More children qualify for free lunches at school. More people of all ages are turning to food banks, churches and other charitable programs for help stretching their budgets.
And a bill passed Thursday by the House would literally take food from the mouths of millions of hungry Americans.
The Republican-sponsored bill would cut $4 billion a year from the food stamp program, which provides supplemental nutrition to about 1 in 7 Americans, many of them senior citizens and working families whose income isn't sufficient to make ends meet.
The cut amounts to 5 percent of food stamp funding. If the House bill becomes law, 350,000 in California alone would lose their assistance.
Supporters of the bill say the program is growing out of control and needs to be cut down to its pre-recession size.
That ignores the fact that many people have benefited little, if at all, from an uneven economic recovery. Unemployment remains stubbornly high, and many people are working less than full-time.
Along with the latest poverty numbers, the Census Bureau recently reported that average household income in the United States was flat in 2012 and, adjusted for inflation, median household income is lower now than it was in 1989.
As Washington Post columnist Neil Irwin put it, “This isn't a lost decade for economic gains for Americans. It is a lost generation.”
Is it any wonder that so many people are having trouble keeping food on the table?

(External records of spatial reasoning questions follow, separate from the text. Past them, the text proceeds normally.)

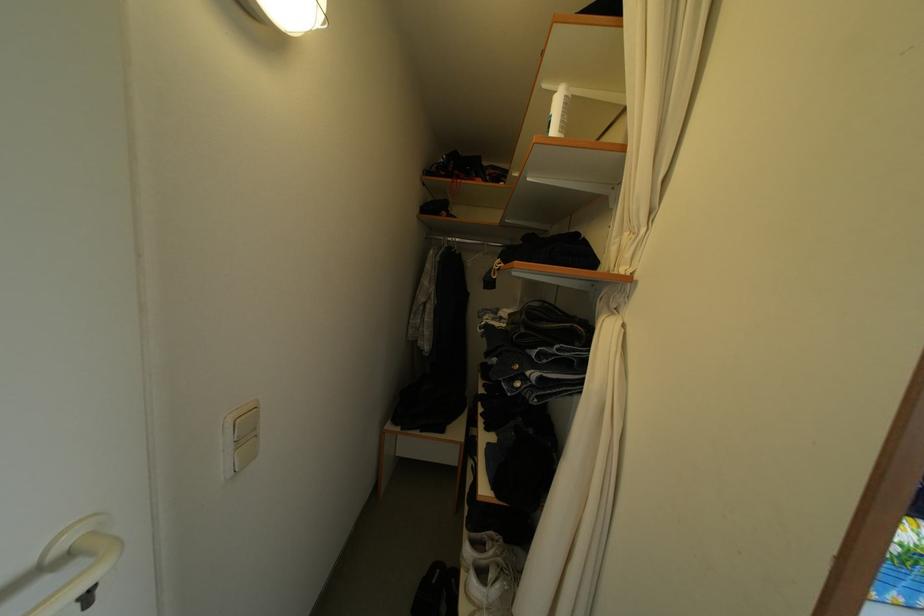
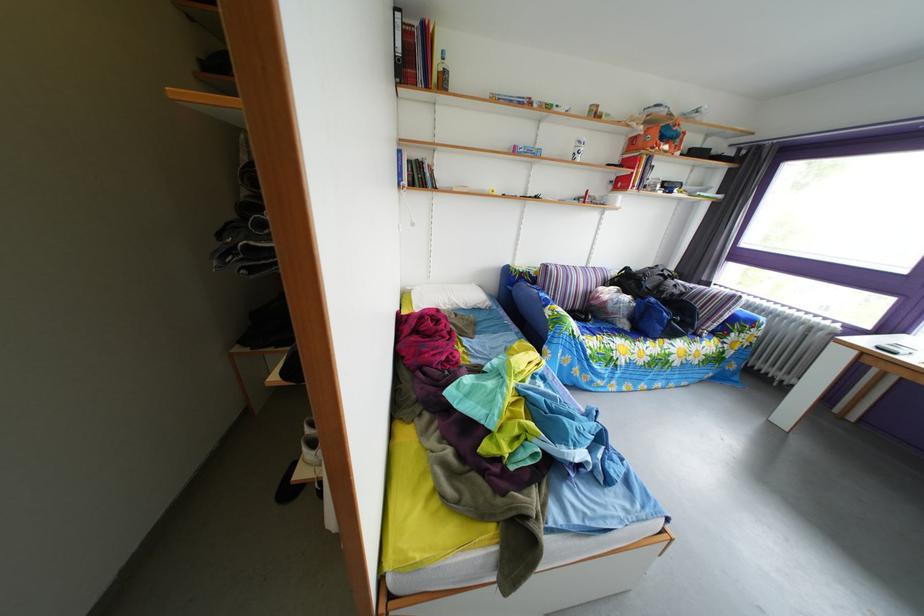
Question: In a continuous first-person perspective shot, in which direction is the camera moving?

Choices:
 (A) Left
 (B) Right
 (C) Forward
 (D) Backward

Answer: (B)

Among the dubious arguments offered for cutting funding from food stamps is that their availability discourages people from seeking work. But the average benefit is $5.10 a day, about the price of a box of breakfast cereal.
The House bill would allow states to require able-bodied recipients with children more than a year old to work 20 hours a week. The requirements would be applicable to all parents whose children are over age 6 and attending school. Benefits for single, childless adults would be severely limited.